Хозяин смотрел на них, досадливо морщась. Тонкокостный, словно изнутри светившийся халисунец показался ему добрым малым, но вряд ли неутомимым работником. Второй, уроженец неведомых земель, за время всего разговора не издавший ни звука и вдобавок разукрашеный следами жестоких увечий, выглядел вовсе конченым человеком. Неудачливым наёмником. Или грабителем, не поделившим с ватажниками добычу. Такого легче представить с кистенем под мостом на большой дороге, чем во дворе с метлой и ведёрком. Тем не менее помощники в хозяйстве были нужны, и хозяин определил обоих в кухонные мужики. Может, рассчитывал на какой-никакой толк от первого и надеялся, не порождая обид, избавиться от второго.
На другой день Волкодав мёл двор, выворачивая мусор из давно забытых углов, а старшая стряпуха гонялась со скалкой за Иригойеном. Тот вздумал советовать ей, как определять готовность опары. Ещё через несколько дней гостям начали подавать оладьи вдвое пышней, чем в соседних харчевнях. Потом Волкодава, чистившего задок, взялся задирать вышибала. Наверно, тоже посчитал чужестранца, нанявшегося на грязную и почти дармовую работу, человеком конченым и потому безответным.

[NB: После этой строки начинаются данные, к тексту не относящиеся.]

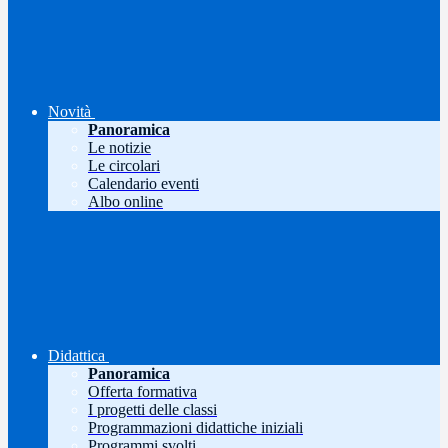
Novità
Panoramica
Le notizie
Le circolari
Calendario eventi
Albo online
Didattica
Panoramica
Offerta formativa
I progetti delle classi
Programmazioni didattiche iniziali
Programmi svolti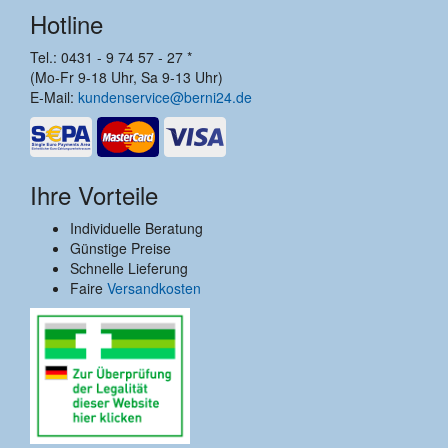
Hotline
Tel.: 0431 - 9 74 57 - 27 *
(Mo-Fr 9-18 Uhr, Sa 9-13 Uhr)
E-Mail:
kundenservice@berni24.de
Ihre Vorteile
Individuelle Beratung
Günstige Preise
Schnelle Lieferung
Faire
Versandkosten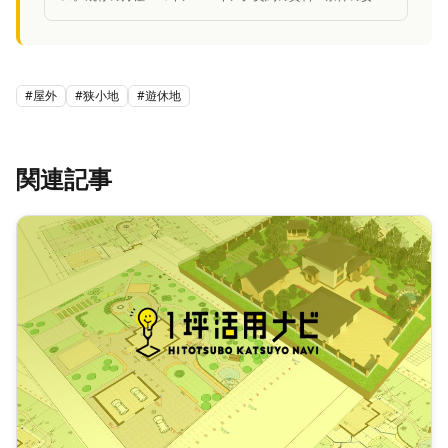
性を中立的に診断し、改善案を提案。
#
屋外
#
狭小地
#
遊休地
関連記事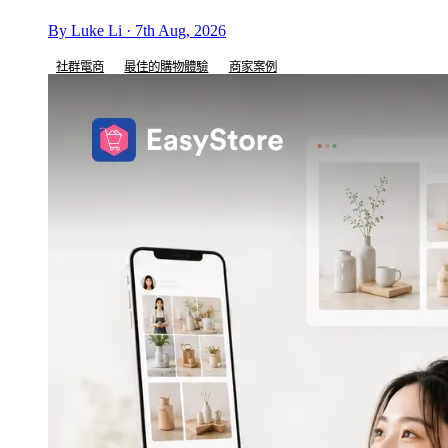
By Luke Li · 7th Aug, 2026
社群電商
最佳的購物體驗
商家案例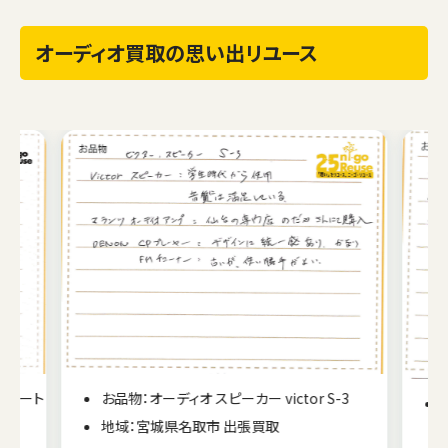
オーディオ買取の思い出リユース
 ベート
お品物：オーディオ スピーカー victor S-3
地域：宮城県名取市 出張買取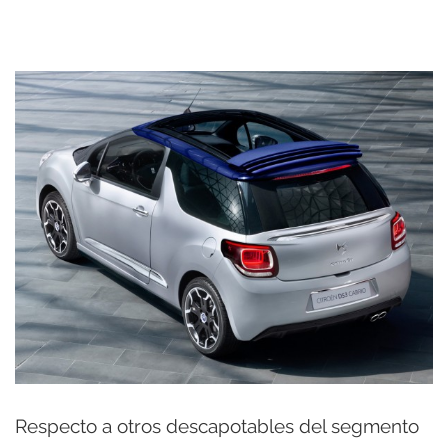
Respecto a otros descapotables del segmento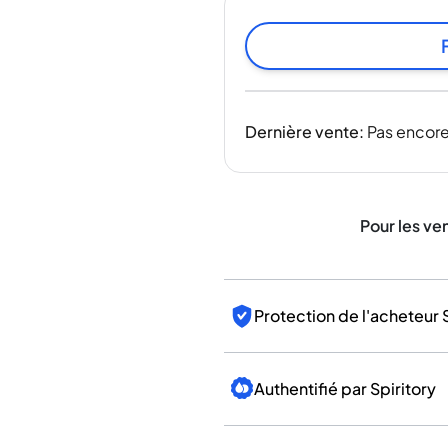
Inde
Taïwan
Chine
Corée
Amérique et Caraïbes
Dernière vente
:
Pas encore
États-Unis
Canada
Mexique
Jamaïque
Pour les ve
Guyana
Barbade
Protection de l'acheteur 
Authentifié par Spiritory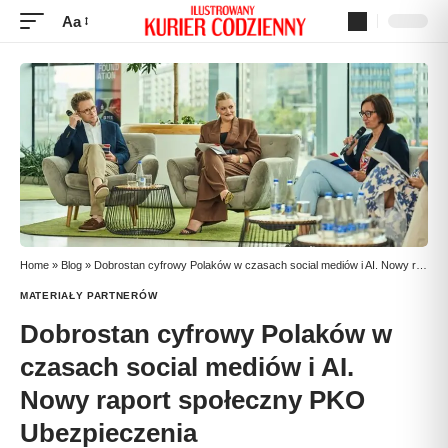
Aa
Home
»
Blog
»
Dobrostan cyfrowy Polaków w czasach social mediów i AI. Nowy raport społeczny PKO Ubezpieczenia
MATERIAŁY PARTNERÓW
Dobrostan cyfrowy Polaków w
czasach social mediów i AI.
Nowy raport społeczny PKO
Ubezpieczenia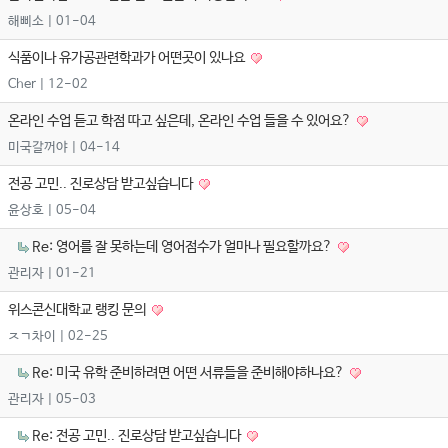
해삐소
| 01-04
식품이나 유가공관련학과가 어떤곳이 있나요
Cher
| 12-02
온라인 수업 듣고 학점 따고 싶은데, 온라인 수업 들을 수 있어요?
미국갈꺼야
| 04-14
전공 고민.. 진로상담 받고싶습니다
윤상호
| 05-04
Re: 영어를 잘 못하는데 영어점수가 얼마나 필요할까요?
관리자
| 01-21
위스콘신대학교 랭킹 문의
ㅈㄱ차이
| 02-25
Re: 미국 유학 준비하려면 어떤 서류들을 준비해야하나요?
관리자
| 05-03
Re: 전공 고민.. 진로상담 받고싶습니다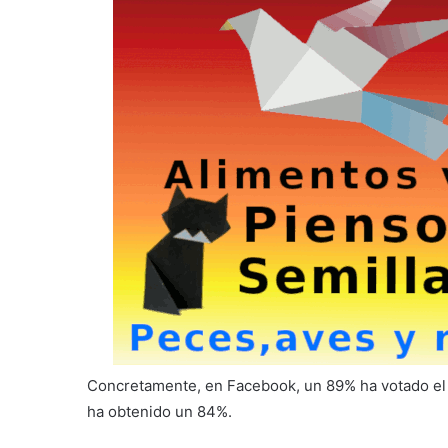
Concretamente, en Facebook, un 89% ha votado el sí 
ha obtenido un 84%.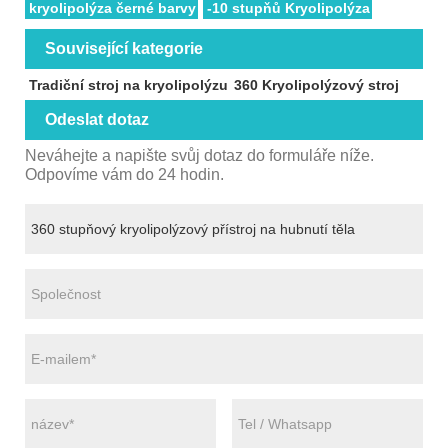
kryolipolýza černé barvy
-10 stupňů Kryolipolýza
Související kategorie
Tradiční stroj na kryolipolýzu
360 Kryolipolýzový stroj
Odeslat dotaz
Neváhejte a napište svůj dotaz do formuláře níže.
Odpovíme vám do 24 hodin.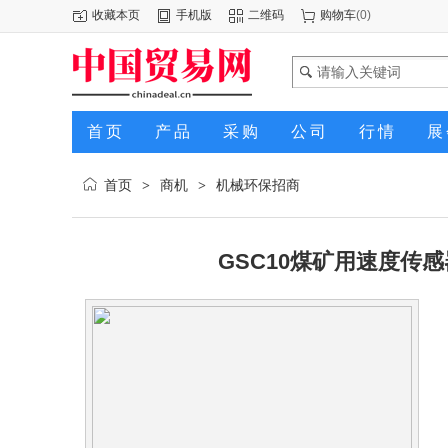
收藏本页
手机版
二维码
购物车
(
0
)
首页
产品
采购
公司
行情
展
首页
商机
机械环保招商
>
>
GSC10煤矿用速度传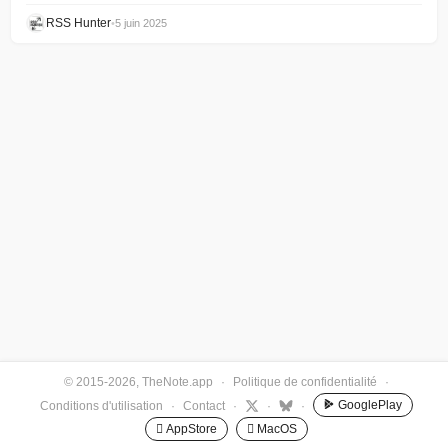
RSS Hunter
•
5 juin 2025
© 2015-2026, TheNote.app
·
Politique de confidentialité
·
GooglePlay
Conditions d'utilisation
·
Contact
·
·
·
 AppStore
 MacOS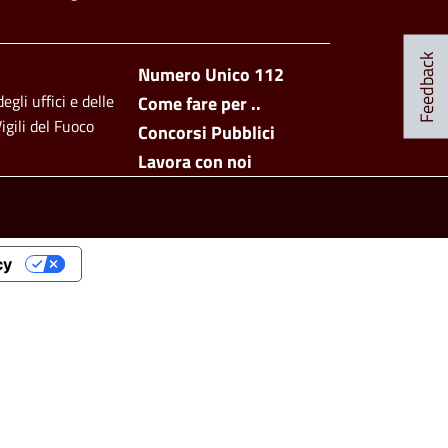
Social Menu
Feedback
Footer side men
Numero Unico 112
egli uffici e delle
Come fare per ..
igili del Fuoco
Concorsi Pubblici
Lavora con noi
cy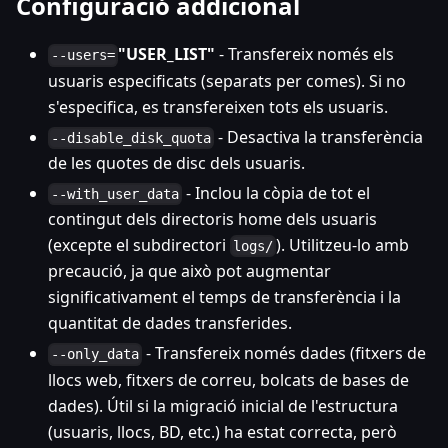
Configuració addicional
"USER_LIST"
- Transfereix només els
--users=
usuaris especificats (separats per comes). Si no
s'especifica, es transfereixen tots els usuaris.
- Desactiva la transferència
--disable_disk_quota
de les quotes de disc dels usuaris.
- Inclou la còpia de tot el
--with_user_data
contingut dels directoris home dels usuaris
(excepte el subdirectori
). Utilitzeu-lo amb
logs/
precaució, ja que això pot augmentar
significativament el temps de transferència i la
quantitat de dades transferides.
- Transfereix només dades (fitxers de
--only_data
llocs web, fitxers de correu, bolcats de bases de
dades). Útil si la migració inicial de l'estructura
(usuaris, llocs, BD, etc.) ha estat correcta, però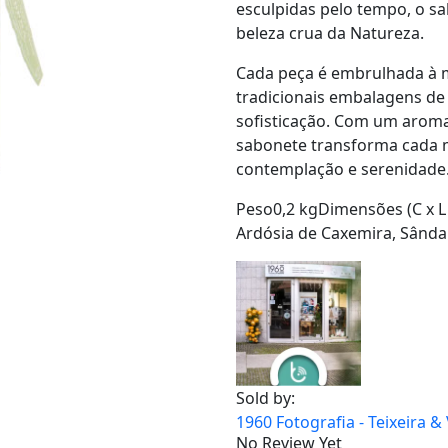
esculpidas pelo tempo, o s
beleza crua da Natureza.
Cada peça é embrulhada à
tradicionais embalagens de
sofisticação. Com um aroma
sabonete transforma cada 
contemplação e serenidade
Peso0,2 kgDimensões (C x L 
Ardósia de Caxemira, Sând
Sold by:
1960 Fotografia - Teixeira &
No Review Yet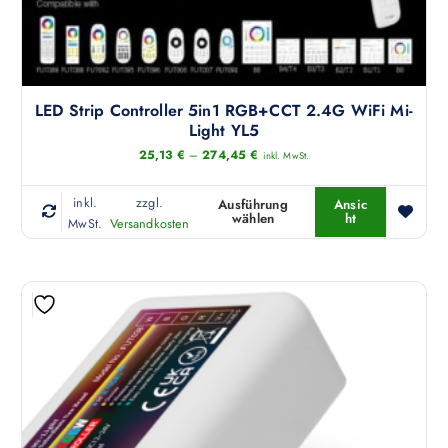
LED Strip Controller 5in1 RGB+CCT 2.4G WiFi Mi-
Light YL5
25,13
€
–
274,45
€
inkl. MwSt.
inkl.
zzgl.
Ausführung
Ansic
wählen
ht
D
MwSt.
Versandkosten
i
e
s
e
s
P
r
o
d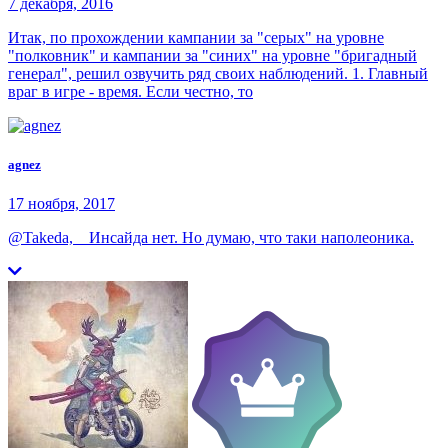
7 декабря, 2016
Итак, по прохождении кампании за "серых" на уровне
"полковник" и кампании за "синих" на уровне "бригадный
генерал", решил озвучить ряд своих наблюдений. 1. Главный
враг в игре - время. Если честно, то
agnez
17 ноября, 2017
@Takeda, Инсайда нет. Но думаю, что таки наполеоника.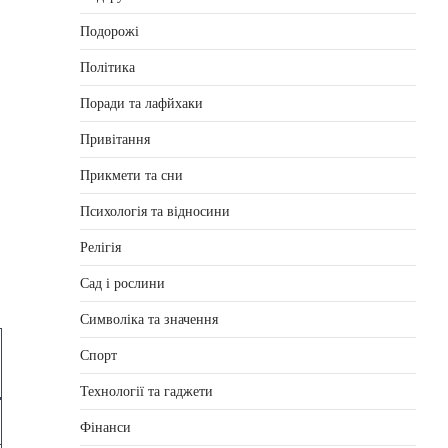
Подорожі
Політика
Поради та лафйхаки
Привітання
Прикмети та сни
Психологія та відносини
Релігія
Сад і рослини
Символіка та значення
Спорт
Технології та гаджети
Фінанси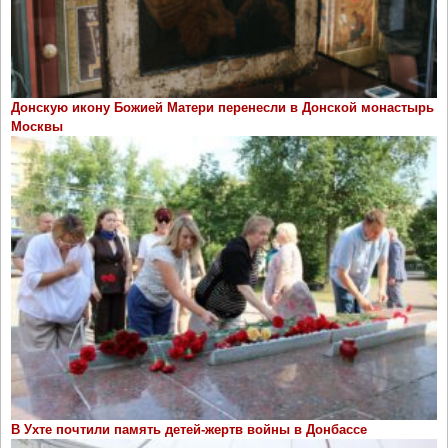
Донскую икону Божией Матери перенесли в Донской монастырь
Москвы
В Ухте почтили память детей-жертв войны в Донбассе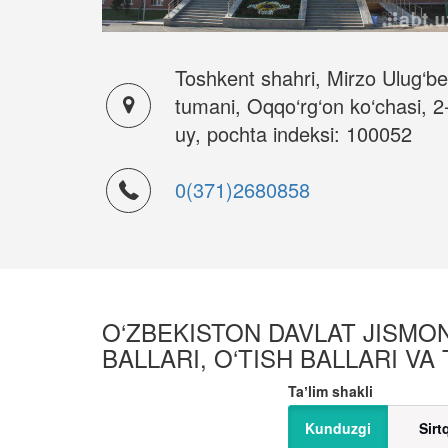
Toshkent shahri, Mirzo Ulug‘b
tumani, Oqqo‘rg‘on ko‘chasi, 2
uy, pochta indeksi: 100052
0(371)2680858
O‘ZBEKISTON DAVLAT JISMON
BALLARI, O‘TISH BALLARI VA
Taʼlim shakli
Kunduzgi
Sirt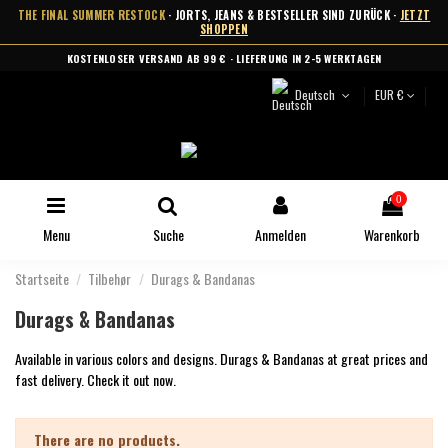
THE FINAL SUMMER RESTOCK
· JORTS, JEANS & BESTSELLER SIND ZURÜCK ·
JETZT
SHOPPEN
KOSTENLOSER VERSAND AB 99 € · LIEFERUNG IN 2-5 WERKTAGEN
Deutsch
EUR €
0
Menu
Suche
Anmelden
Warenkorb
Startseite
Tilbehør
Durags & Bandanas
Durags & Bandanas
Available in various colors and designs. Durags & Bandanas at great prices and
fast delivery. Check it out now.
There are no products.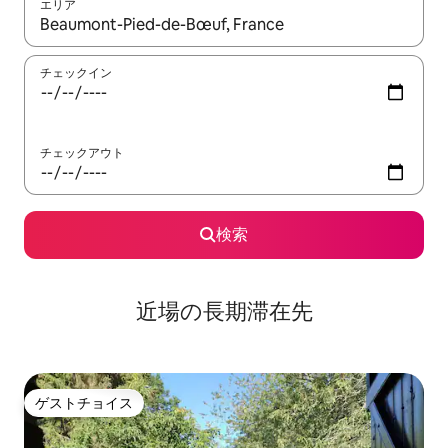
エリア
検索結果が表示されたら、上下の矢印キーを使って移動するか、
チェックイン
チェックアウト
検索
近場の長期滞在先
ゲストチョイス
ゲストチョイス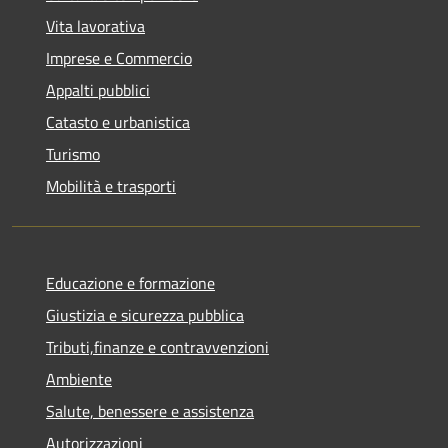
Vita lavorativa
Imprese e Commercio
Appalti pubblici
Catasto e urbanistica
Turismo
Mobilità e trasporti
Educazione e formazione
Giustizia e sicurezza pubblica
Tributi,finanze e contravvenzioni
Ambiente
Salute, benessere e assistenza
Autorizzazioni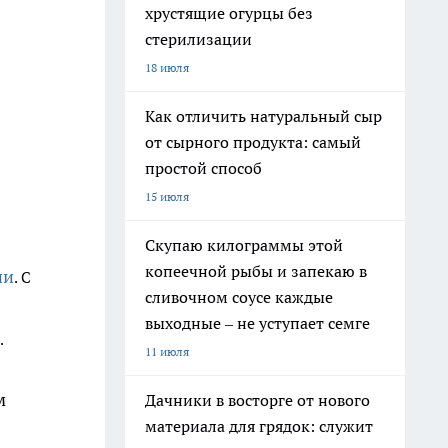
хрустящие огурцы без
стерилизации
18 июля
Как отличить натуральный сыр
от сырного продукта: самый
простой способ
15 июля
Скупаю килограммы этой
копеечной рыбы и запекаю в
ии
. С
сливочном соусе каждые
выходные – не уступает семге
.
11 июля
м
Дачники в восторге от нового
материала для грядок: служит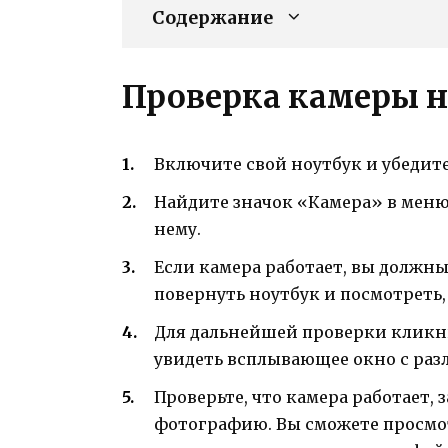
Содержание
Проверка камеры н
Включите свой ноутбук и убедите
Найдите значок «Камера» в меню
нему.
Если камера работает, вы должны
повернуть ноутбук и посмотреть
Для дальнейшей проверки кликн
увидеть всплывающее окно с раз
Проверьте, что камера работает, 
фотографию. Вы сможете просмо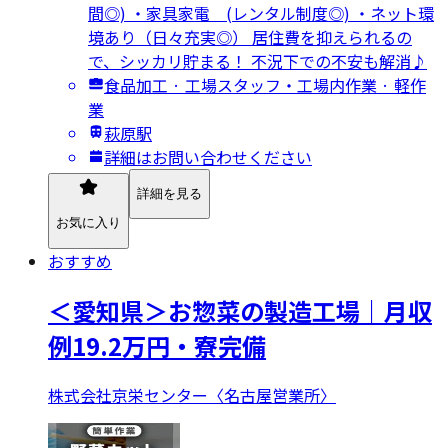
間◎) ・家具家電 (レンタル制度◎) ・ネット環
境あり（日々充実◎） 居住費を抑えられるの
で、シッカリ貯まる！ 不況下での不安も解消♪
食品加工 · 工場スタッフ・工場内作業 · 軽作
業
萩原駅
詳細はお問い合わせください
詳細を見る
お気に入り
おすすめ
＜愛知県＞お惣菜の製造工場｜月収
例19.2万円・寮完備
株式会社京栄センター〈名古屋営業所〉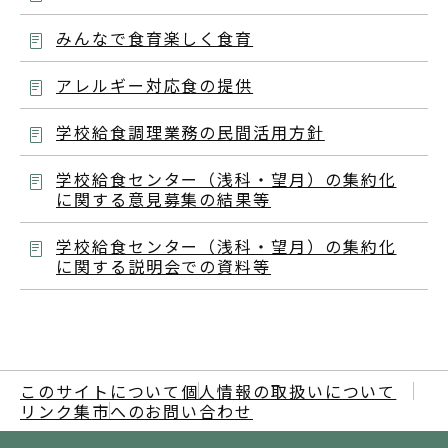
みんなで食育楽しく食育
アレルギー対応食の提供
学校給食調理業務の民間活用方針
学校給食センター（浅科・望月）の集約化
に関する意見募集の結果等
学校給食センター（浅科・望月）の集約化
に関する説明会での資料等
このサイトについて
個人情報の取扱いについて
リンク集
市へのお問い合わせ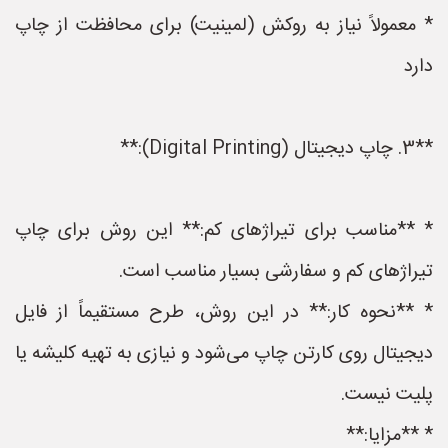
* معمولاً نیاز به روکش (لمینیت) برای محافظت از چاپ
دارد
**3. چاپ دیجیتال (Digital Printing):**
* **مناسب برای تیراژهای کم:** این روش برای چاپ
تیراژهای کم و سفارشی بسیار مناسب است.
* **نحوه کار:** در این روش، طرح مستقیماً از فایل
دیجیتال روی کارتن چاپ می‌شود و نیازی به تهیه کلیشه یا
پلیت نیست.
* **مزایا:**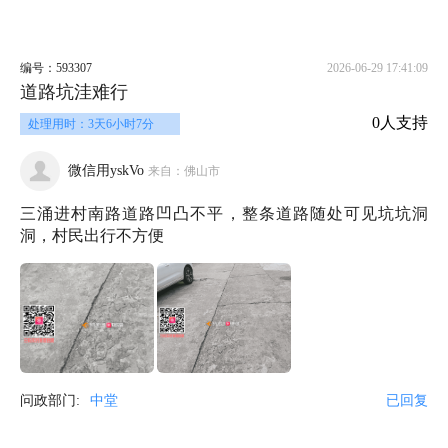
编号：593307
2026-06-29 17:41:09
道路坑洼难行
0人支持
处理用时：3天6小时7分
微信用yskVo
来自：佛山市
三涌进村南路道路凹凸不平，整条道路随处可见坑坑洞
洞，村民出行不方便
问政部门:
中堂
已回复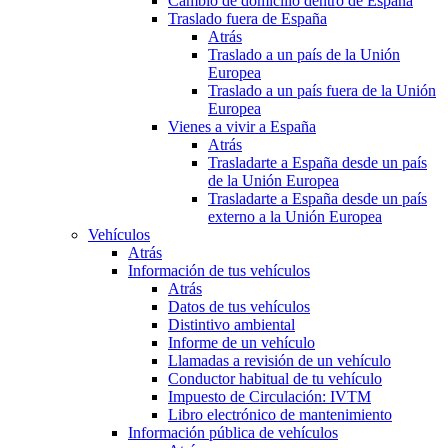
Cambio de domicilio dentro de España
Traslado fuera de España
Atrás
Traslado a un país de la Unión
Europea
Traslado a un país fuera de la Unión
Europea
Vienes a vivir a España
Atrás
Trasladarte a España desde un país
de la Unión Europea
Trasladarte a España desde un país
externo a la Unión Europea
Vehículos
Atrás
Información de tus vehículos
Atrás
Datos de tus vehículos
Distintivo ambiental
Informe de un vehículo
Llamadas a revisión de un vehículo
Conductor habitual de tu vehículo
Impuesto de Circulación: IVTM
Libro electrónico de mantenimiento
Información pública de vehículos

…Схватка, смотреть которую сбежался весь постоялый двор, кончилась тем, что у венна опять заплыл и закрылся один глаз, вышибала же удрал за ворота, смекнув, что в ином случае угрюмый подметальщик его просто убьёт.
Хозяин, наблюдавший из окошка, вышел во двор. Волкодав был уверен, что ему велят немедленно убираться и ни гроша не заплатят, но, к полному недоумению венна, хозяин похвалил его и начал объяснять обязанности вышибалы. Оказывается, так велел обычай, соблюдавшийся всюду, где умели браниться по-саккаремски, по-аррантски и по-мономатански. Человек, приставленный смотреть за порядком, держал своё место, пока его не побеждал более достойный.
Вечером мать Кендарат, как всегда, увела Волкодава за рощу. И в очередной раз показала ему, что драться он не умеет.